Why Detailed Medical Charting Is Important to Avoid Allegation of Medical Malpractice

by | Published on Apr 6, 2016 | Medical Record Review

Attorneys handling medical litigation often utilize reliable medical record review services that not only help them have a clear awareness of the case and its various medical aspects, but also save them considerable time and effort. Legal experts caution physicians who make errors and adopt a casual approach to details in patient records. While errors in the medical records are detrimental for the patient, they question the integrity and dedication of the healthcare provider and put him/her in a negative light. Take the case of a provider who has not recorded the fact that he/she has reviewed the patient’s X-ray records and lab reports during a consultation. The patient may have further undergone a serious surgery and suffered a poor outcome. This will surely lead to medical malpractice litigation, and since there is no record as to the physician having reviewed the documents, his/her claim that they did look at those records will not have any value in court.

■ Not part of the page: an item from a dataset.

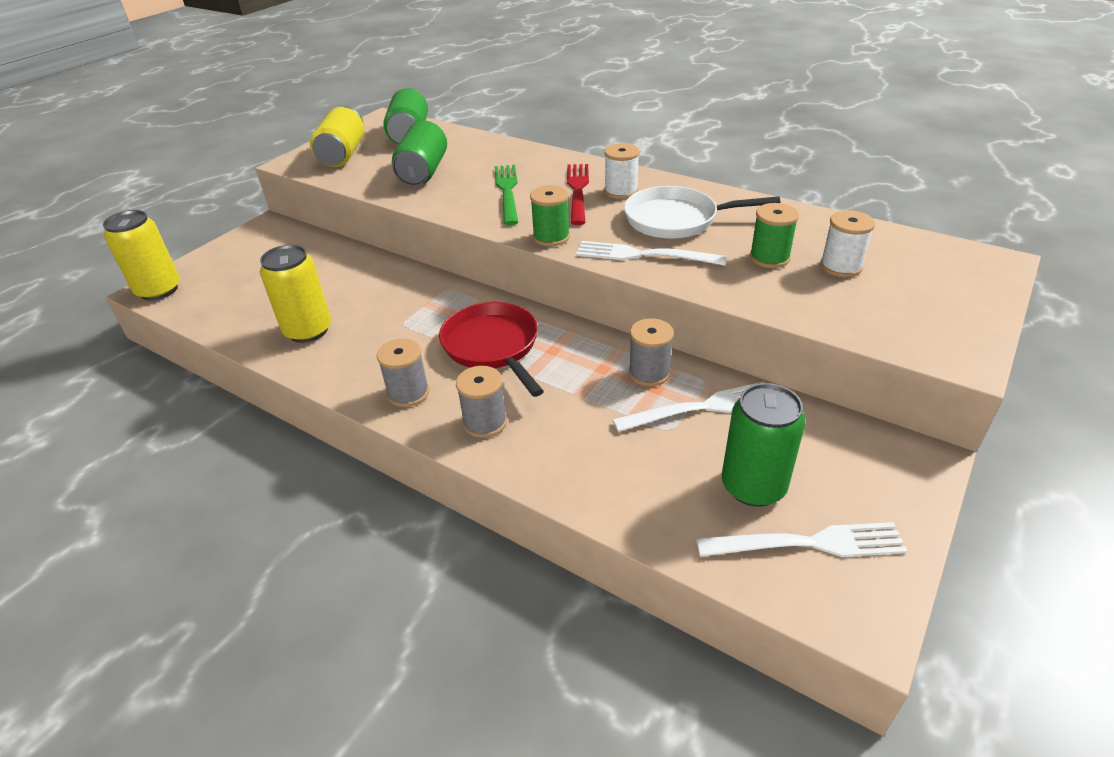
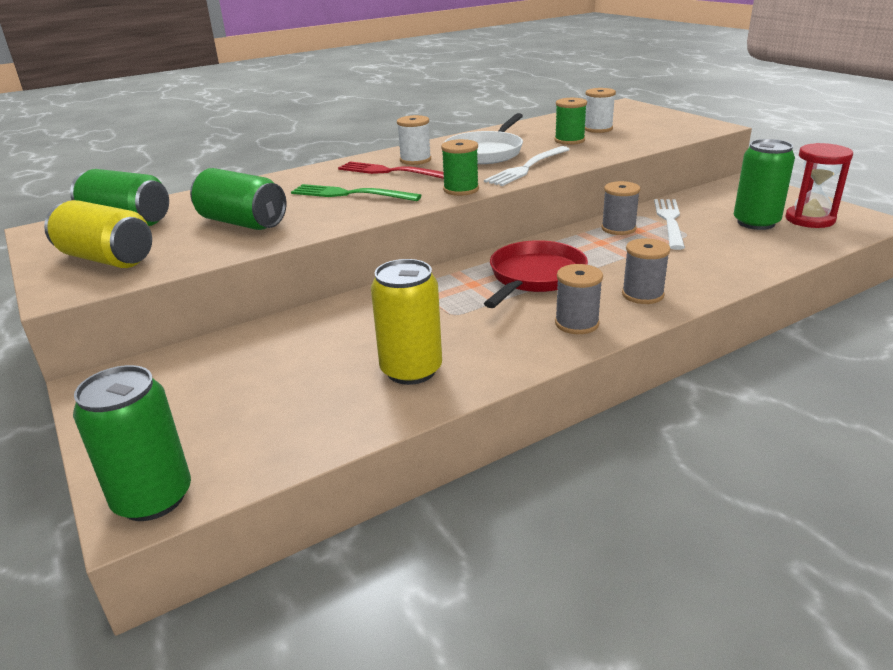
camera: 65 degrees left, 10 degrees down
(159, 290) = (153, 498): yellow can -> green can
(493, 346) = (535, 277): red pan -> red pan turned 120 degrees clockwise
(809, 543) = (810, 219): white fork -> red hourglass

There is an increasing number of liability cases associated with flawed medical charting, as legal experts would point out. These discrepancies are used by plaintiff attorneys to show negligence, slackness or lack of integrity of the healthcare provider.

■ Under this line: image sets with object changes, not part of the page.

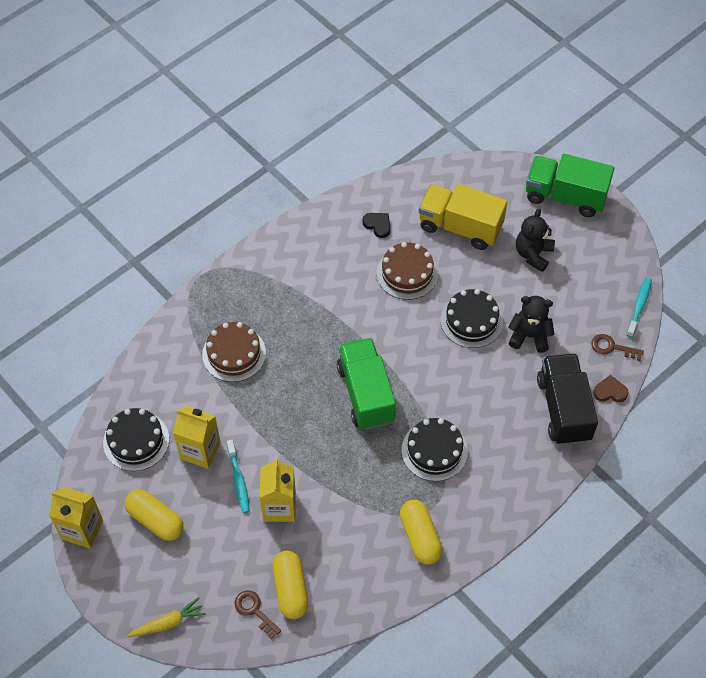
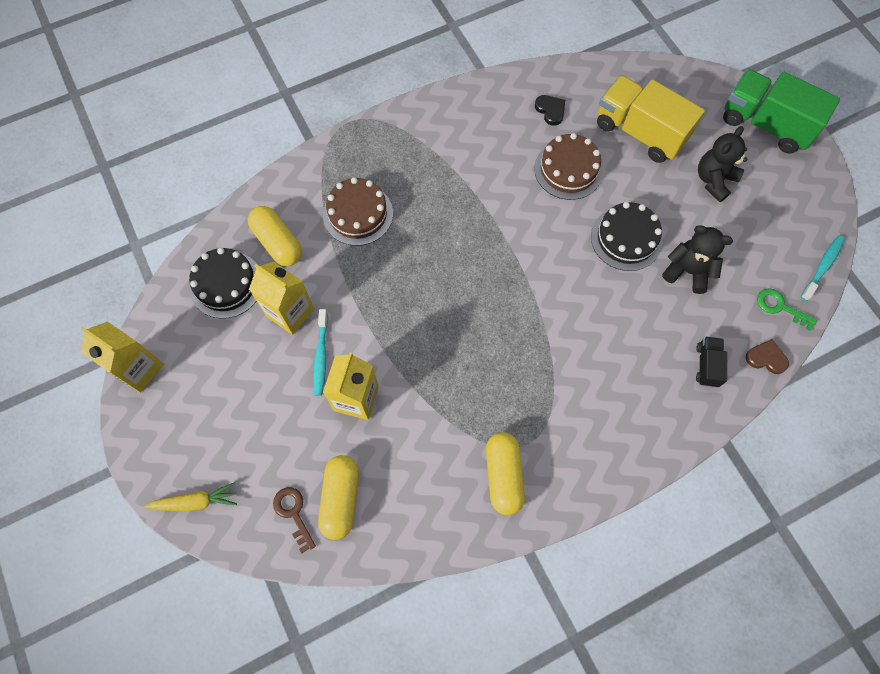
camera: 15 degrees right, 10 degrees up
(155, 520) = (219, 378): yellow capsule -> yellow capsule (277, 242)
(365, 394) = (487, 293): green truck -> none
(434, 450) = (546, 377): black cake -> none
(563, 409) = (707, 365): black truck -> black truck, size x0.47
(612, 347) = (780, 307): brown key -> green key

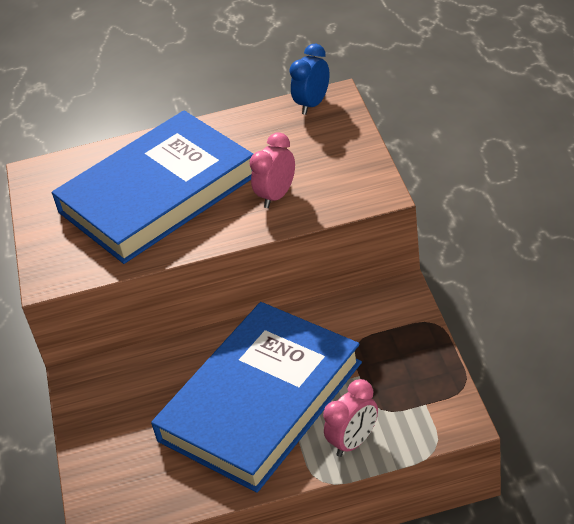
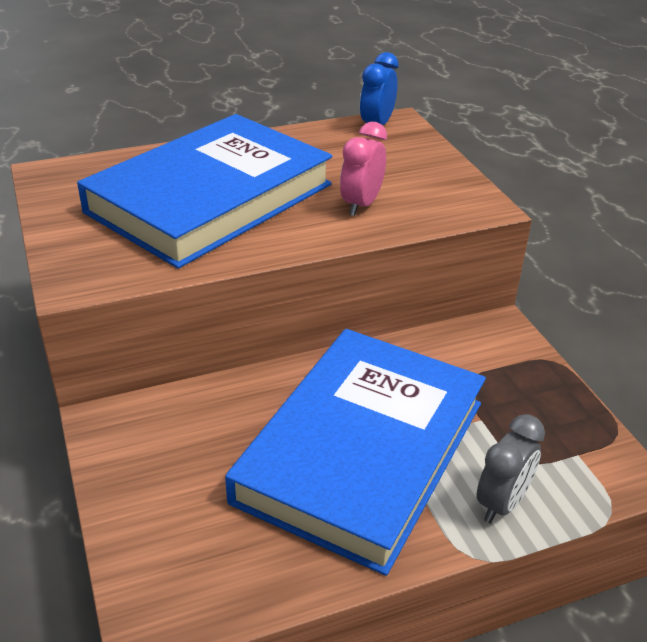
camera: 15 degrees left, 5 degrees down
(354, 442) = (501, 503): pink clock -> grey clock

  • Poor charting is damaging to the medical provider, whether it is on paper or EHR.
  • Incomplete or missing information is one of the most common errors physicians make. This happens especially with doctors who work under tremendous stress and are hard pressed for time. Often, these doctors fail to note down the full extent of their treatment.
  • In other instances, they forget to include all that they discussed with the patients. These missing details are what plaintiff attorneys look for.
  • Another concern is doctors failing to chart text conversations with medical staff about their patients. Doctors may communicate with nurses and others by text to ask for updates regarding a patient’s condition or to provide medical opinion. If they don’t record these on the medical chart, and a lawsuit occurs, it is as if such communication never took place.
  • Faulty electronic health record systems are also to blame in many medical malpractice cases. These are supposed to be helpful to healthcare providers, but can make them appear negligent and mechanical.
  • Some EHR systems enter information into the medical record by default, and this can sometimes be inaccurate.
  • Another issue with EHR is the possibility of the physician copy-pasting information from one chart to another, which can prove really detrimental in medical negligence cases.

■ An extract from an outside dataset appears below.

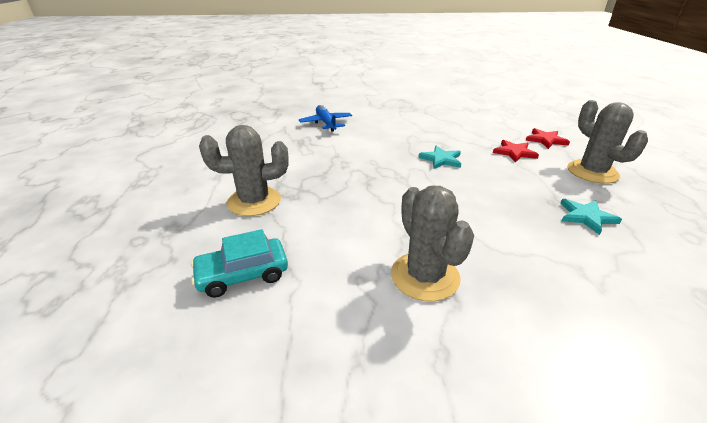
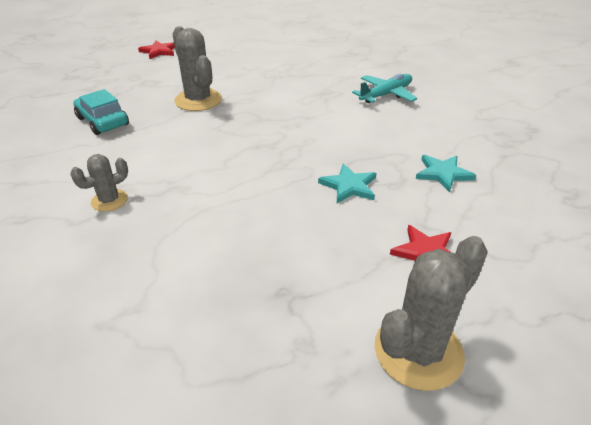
camera: 70 degrees right, 5 degrees up
(326, 123) = (386, 95): blue plane -> turquoise plane
(425, 276) = (109, 200): grey cactus -> grey cactus, size x0.56
(546, 140) = (517, 293): red star -> red star (159, 51)
(586, 217) = (256, 326): turquoise star -> turquoise star (443, 174)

There is no doubt that poor documentation habit is the worst enemy of a physician. Comprehensive documentation is necessary to avoid any kind of ambiguity regarding the patient medical records. All care providers in a team including physicians, nurses and other staff should use consistent terms and words in the medical charts. This will help avoid charting mistakes. All conversations with patients and caregivers must be charted; most importantly consent provided for a treatment must necessarily be documented to prevent issues such as lack of informed consent in case a malpractice case arises. Providers must ensure that the medical chart contains documentation supporting the fact that they have discussed the benefits and risks of a particular treatment with the patient, and that the patient has made an informed decision and given approval to proceed with the treatment.

Physicians need not be unduly stressed about the medical record review process associated with medical litigation if their patient healthcare documentation is foolproof. By being especially conscientious in charting when dealing with high-risk patients and extremely sensitive situations, healthcare providers can avoid negative outcomes in medical malpractice lawsuits against them.